[Texto fornecido]
- - - -


 

                                   É preciso que locadores e locatários tomem ciência que a Lei do Inquilinato (Lei 8.245/1991), autoriza, em seu artigo 19, que haja uma revisão dos valores pagos a título de aluguel, desde que estes estejam aquém do praticado no mercado imobiliário.

 

                                    Trata-se de norma justa, que busca unicamente equilibrar novamente o contrato firmado pelas partes, já que com o decorrer dos anos, mesmo com a aplicação dos índices oficiais de reajuste anual, há um permanente descompasso dos valores reajustados com aquele praticado no mercado imobiliário. 

 

                                   Vale destacar que o reajuste anual nos contratos de locação, decorrente da Lei 9.069/1995 que instituiu o Plano Real, busca apenas recuperar o valor da moeda a cada doze meses, em função da inflação do mesmo período, o que não se confunde com a revisão do aluguel.  Esta, nos termos previstos na legislação, busca unicamente a equiparação aos valores praticados no mercado imobiliário e independe de uma anterior aplicação do reajuste anual.

- - - -

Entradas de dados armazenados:
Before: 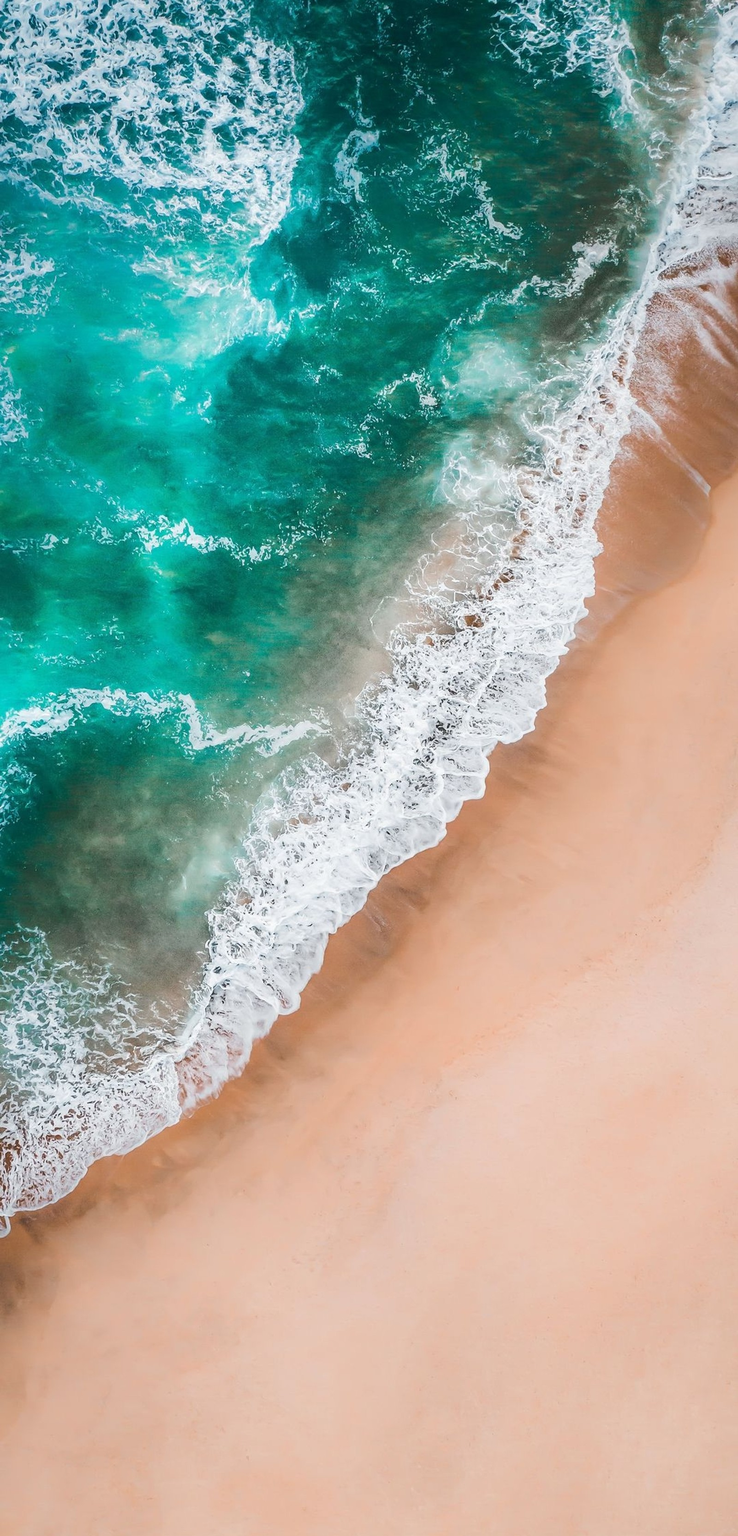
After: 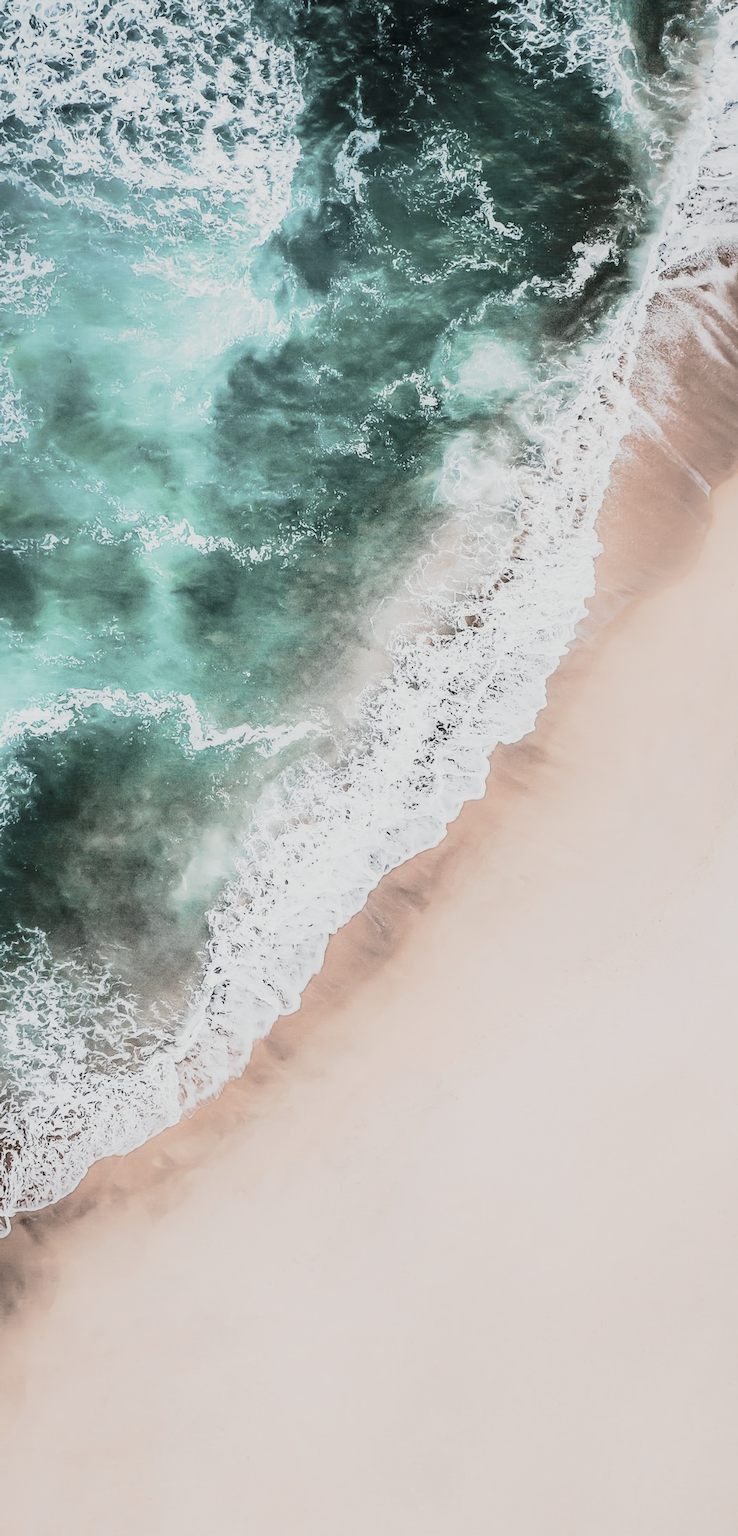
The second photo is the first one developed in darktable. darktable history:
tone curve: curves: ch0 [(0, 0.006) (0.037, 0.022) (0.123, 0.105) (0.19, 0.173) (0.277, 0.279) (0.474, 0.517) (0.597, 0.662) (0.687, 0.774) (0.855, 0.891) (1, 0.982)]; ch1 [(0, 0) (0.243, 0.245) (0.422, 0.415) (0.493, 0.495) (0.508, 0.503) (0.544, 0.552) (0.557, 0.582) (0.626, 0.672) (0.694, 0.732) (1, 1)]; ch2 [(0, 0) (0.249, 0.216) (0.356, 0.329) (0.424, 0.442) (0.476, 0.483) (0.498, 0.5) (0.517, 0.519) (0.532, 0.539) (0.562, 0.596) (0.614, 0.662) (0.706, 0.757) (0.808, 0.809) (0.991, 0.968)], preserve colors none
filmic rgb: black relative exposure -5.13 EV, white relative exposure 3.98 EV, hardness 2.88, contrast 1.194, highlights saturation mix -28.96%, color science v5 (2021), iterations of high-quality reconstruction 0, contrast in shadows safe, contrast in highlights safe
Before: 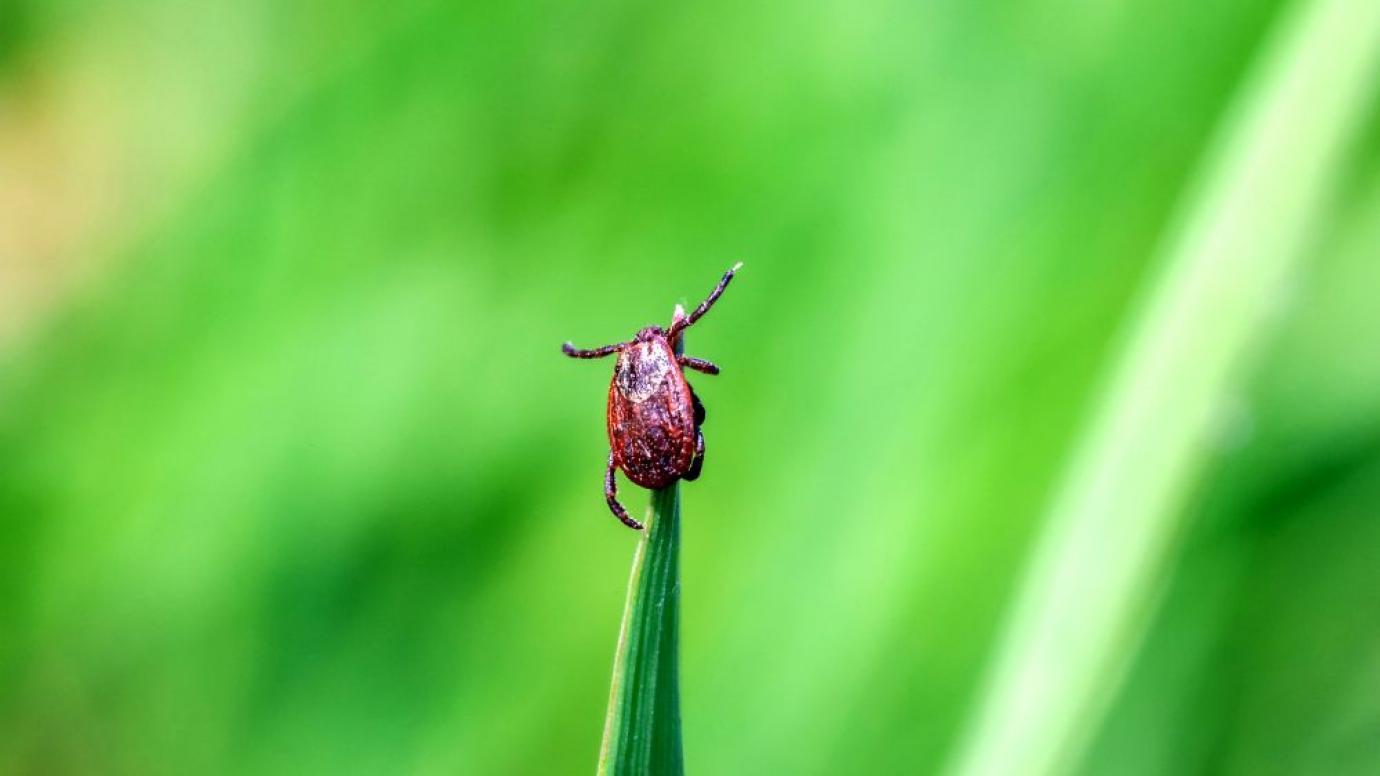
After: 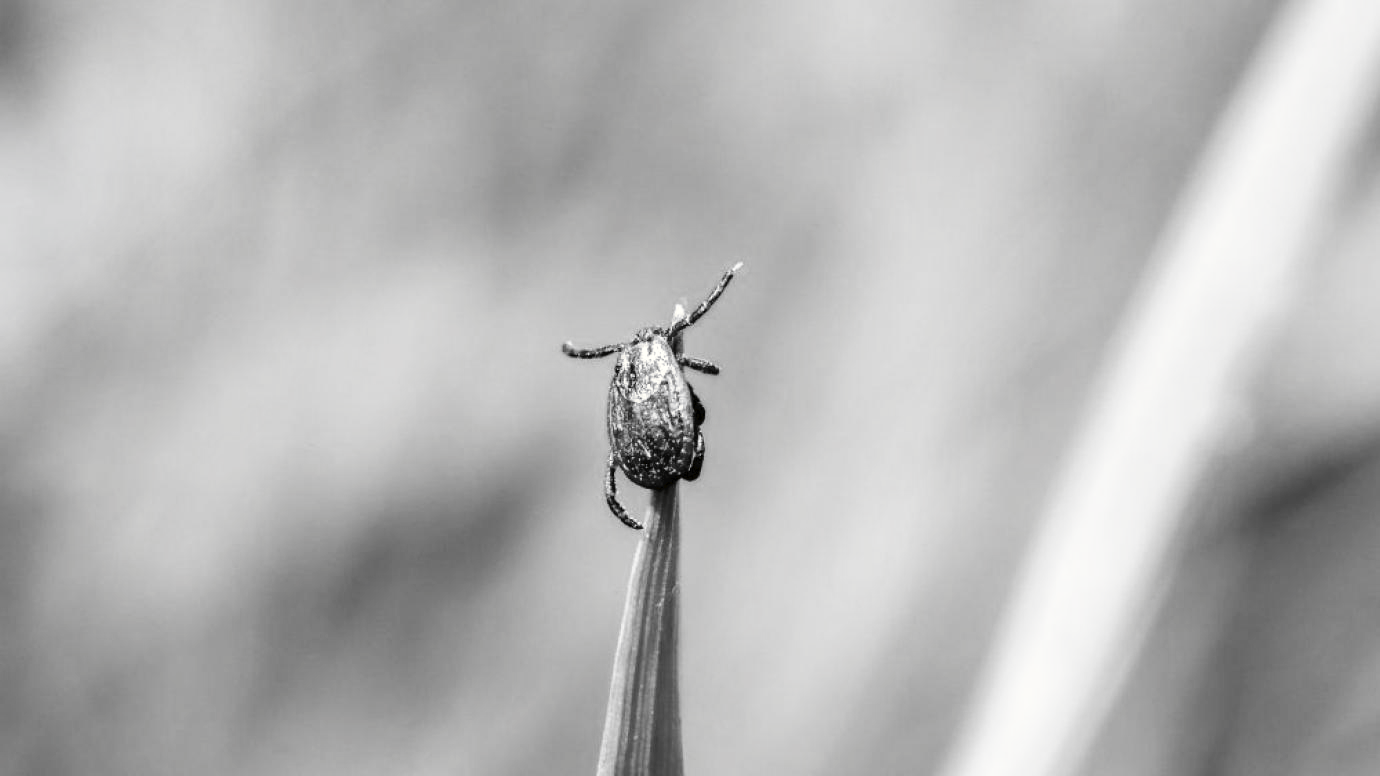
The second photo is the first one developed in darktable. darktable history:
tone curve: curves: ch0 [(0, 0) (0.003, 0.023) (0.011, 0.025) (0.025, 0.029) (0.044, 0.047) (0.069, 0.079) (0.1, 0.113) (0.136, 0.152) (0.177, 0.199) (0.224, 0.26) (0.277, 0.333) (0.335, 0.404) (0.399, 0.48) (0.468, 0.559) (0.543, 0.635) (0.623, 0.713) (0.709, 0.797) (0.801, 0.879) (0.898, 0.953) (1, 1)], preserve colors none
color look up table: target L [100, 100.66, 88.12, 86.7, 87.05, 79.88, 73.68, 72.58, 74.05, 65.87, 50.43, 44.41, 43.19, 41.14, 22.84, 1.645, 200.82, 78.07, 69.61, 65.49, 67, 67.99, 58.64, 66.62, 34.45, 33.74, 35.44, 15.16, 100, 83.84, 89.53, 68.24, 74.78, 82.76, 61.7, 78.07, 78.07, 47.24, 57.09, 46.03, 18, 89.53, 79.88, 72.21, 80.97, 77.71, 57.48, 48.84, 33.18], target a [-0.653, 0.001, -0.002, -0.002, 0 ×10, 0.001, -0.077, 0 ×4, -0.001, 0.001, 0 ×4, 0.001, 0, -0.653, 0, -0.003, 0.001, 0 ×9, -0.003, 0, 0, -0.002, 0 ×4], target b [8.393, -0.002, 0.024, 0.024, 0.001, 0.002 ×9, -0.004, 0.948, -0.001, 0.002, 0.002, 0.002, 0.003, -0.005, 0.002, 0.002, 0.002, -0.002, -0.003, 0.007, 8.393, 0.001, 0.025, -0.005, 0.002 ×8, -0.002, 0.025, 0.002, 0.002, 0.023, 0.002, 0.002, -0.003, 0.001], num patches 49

- - - -

[Sua tarefa] Transcreva do texto sobre a revisão do aluguel o trecho que começa em "É preciso que" e termina em "aquele praticado no mercado imobiliário.".

[Resposta]
É preciso que locadores e locatários tomem ciência que a Lei do Inquilinato (Lei 8.245/1991), autoriza, em seu artigo 19, que haja uma revisão dos valores pagos a título de aluguel, desde que estes estejam aquém do praticado no mercado imobiliário.

 

                                    Trata-se de norma justa, que busca unicamente equilibrar novamente o contrato firmado pelas partes, já que com o decorrer dos anos, mesmo com a aplicação dos índices oficiais de reajuste anual, há um permanente descompasso dos valores reajustados com aquele praticado no mercado imobiliário.